L’apparition des caméras numériques donne lieu à un déluge de films tournés avec trois fois rien en marge des circuits traditionnels. Figure de proue de ce simili mouvement baptisé « Petit Cinéma de Malaisie », le documentariste Amir Muhammad. Lips to Lips (2000) révèle son tempérament franc-tireur, porté sur la satire et un humour décalé, qui lui vaudra à plusieurs reprises les foudres de la censure et que l’on retrouve dans The Big Durian (2003), docu-fiction inspiré d’un fait divers qui a traumatisé le pays. Cette révolution en recèle une autre : de nombreux réalisateurs d’origine chinoise (James Lee, Tan Chui Mui), ou indienne (Deepak Kumaran Menon) font des films dans leur propre langue. Un beau film sur l’enfance en particulier : Fleur dans la poche de Liew Seng Tat (2007). Par ailleurs, une figure révérée du cinéma d’auteur taïwanais, Tsai Ming-liang, né en Malaisie, revient tourner à Kuala Lumpur I Don't Want to Sleep Alone (2007), une sorte de triangle amoureux filmé en long plan-séquence quasiment mutique. Le film réclame des coupes afin de pouvoir sortir en Malaisie. Signe de progrès toutefois, le cinéma reflète enfin le multiculturalisme et le multilinguisme propres à la Malaisie. Autre figure essentielle, Yasmin Ahmad représente alors une voie intermédiaire entre ce cinéma indépendant et quasi clandestin et les productions les plus commerciales. Ses débuts dans la publicité expliquent probablement la forme léchée des quelques films autobiographiques qu’elle a eu le temps de réaliser avant de mourir à 51 ans. Sepet (2005), premier volet d’une trilogie semi-autobiographique et comédie romantique douce-amère sur les amours contrariées entre un Chinois et une Malaise est le plus connu, mais les autres sont autant de merveilles. Singapour voit parallèlement l’avènement d’une poignée de cinéastes. Variation autour de Taxi Driver, le film Perth (Djinn, 2004) jure avec la réussite sociale qu’il est de bon ton d’afficher. Eric Khoo se révèle à l’international avec Be with Me (2005), entrelacs de destins solitaires en quête d’affection, qui lui vaut une foule de superlatifs.  Il creuse une veine toute personnelle avec My Magic (2008) et Hôtel Singapura (2015), un film à sketches qui est une satire des comportements amoureux et sexuels de 1942 jusqu’à nos jours.

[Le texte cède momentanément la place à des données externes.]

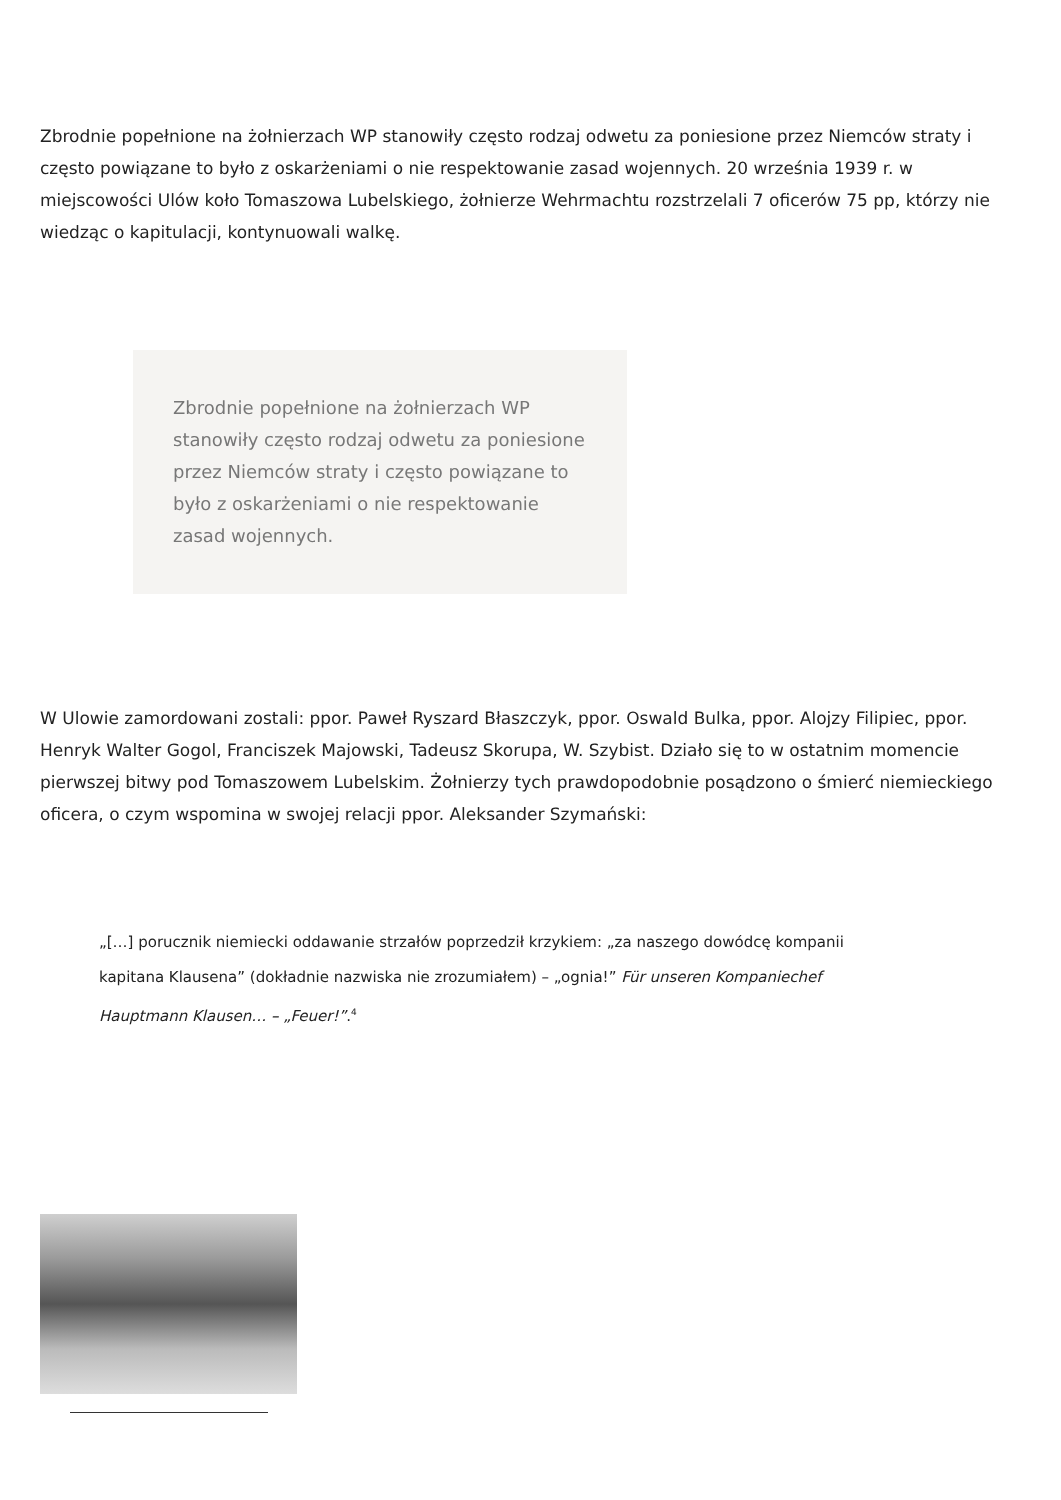Zbrodnie popełnione na żołnierzach WP stanowiły często rodzaj odwetu za poniesione przez Niemców straty i często powiązane to było z oskarżeniami o nie respektowanie zasad wojennych. 20 września 1939 r. w miejscowości Ulów koło Tomaszowa Lubelskiego, żołnierze Wehrmachtu rozstrzelali 7 oficerów 75 pp, którzy nie wiedząc o kapitulacji, kontynuowali walkę.
Zbrodnie popełnione na żołnierzach WP stanowiły często rodzaj odwetu za poniesione przez Niemców straty i często powiązane to było z oskarżeniami o nie respektowanie zasad wojennych.
W Ulowie zamordowani zostali: ppor. Paweł Ryszard Błaszczyk, ppor. Oswald Bulka, ppor. Alojzy Filipiec, ppor. Henryk Walter Gogol, Franciszek Majowski, Tadeusz Skorupa, W. Szybist. Działo się to w ostatnim momencie pierwszej bitwy pod Tomaszowem Lubelskim. Żołnierzy tych prawdopodobnie posądzono o śmierć niemieckiego oficera, o czym wspomina w swojej relacji ppor. Aleksander Szymański:
„[…] porucznik niemiecki oddawanie strzałów poprzedził krzykiem: „za naszego dowódcę kompanii kapitana Klausena” (dokładnie nazwiska nie zrozumiałem) – „ognia!” Für unseren Kompaniechef Hauptmann Klausen… – „Feuer!”.<sup>4</sup>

Une reconnaissance à l’international

Trait typique de cette nouvelle vague de films, une esthétique léchée, où l’influence du cinéaste hongkongais Wong Kar-wai comme ceux de Royston Tan, 4:30 (2005) sur un garçon de 11 ans laissé à l’abandon dans un appartement, ou, beaucoup plus rythmé, 15: The Movie (2015) qui sonde cette fois des adolescents également laissés à eux-mêmes, ou plus récemment Les Étendues imaginaires (Siew Hua Yeo, 2018), un film noir rêveur et languide. Anthony Chen a remporté la Caméra d’Or à Cannes avec Ilo Ilo (2013), chronique sensible de l’amitié entre une bonne philippine et le garçon dont elle doit s’occuper qui rend compte des profondes inégalités de classes.  Les dernières années ont vu en Malaisie une explosion du cinéma commercial qui imite celui de Hollywood – le goût pour l’horreur (auquel sacrifie Amir Muhammad) étant par contre local – avec une multitude de franchises qui connaissent un succès sans précédent (les films d’animation, preuve du savoir-faire malaisien en la matière, composent aussi une bonne part de cet afflux). Le plus intéressant est peut-être The Journey (Chiu Keng Guan, 2014) tourné en mandarin et en anglais à travers la Malaisie.